WORK REQUEST: Keep the images out while you retype all of the data exactly.

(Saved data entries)

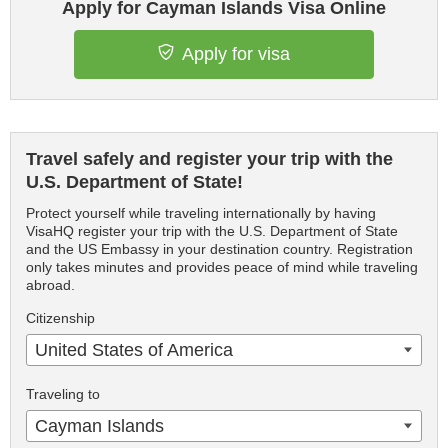
Apply for Cayman Islands Visa Online
Apply for visa
Travel safely and register your trip with the
U.S. Department of State!
Protect yourself while traveling internationally by having
VisaHQ register your trip with the U.S. Department of State
and the US Embassy in your destination country. Registration
only takes minutes and provides peace of mind while traveling
abroad.
Citizenship
United States of America
Traveling to
Cayman Islands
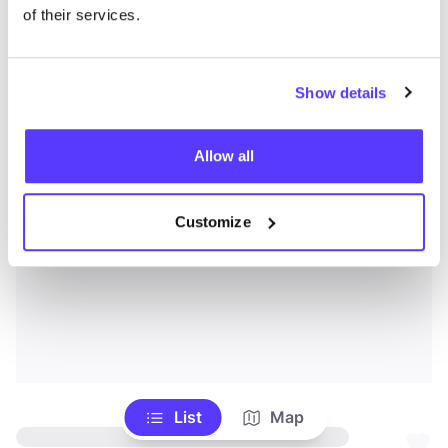
of their services.
Show details
Allow all
Customize
List
Map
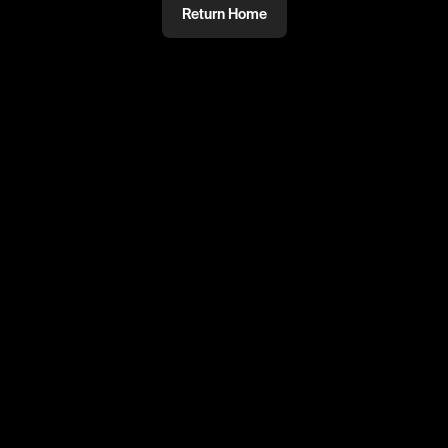
Return Home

ANSWER:
Apply for Cayman Islands Visa Online
Apply for visa
Travel safely and register your trip with the
U.S. Department of State!
Protect yourself while traveling internationally by having
VisaHQ register your trip with the U.S. Department of State
and the US Embassy in your destination country. Registration
only takes minutes and provides peace of mind while traveling
abroad.
Citizenship
United States of America
Traveling to
Cayman Islands
of their services.
Show details
Allow all
Customize
List
Map
Return Home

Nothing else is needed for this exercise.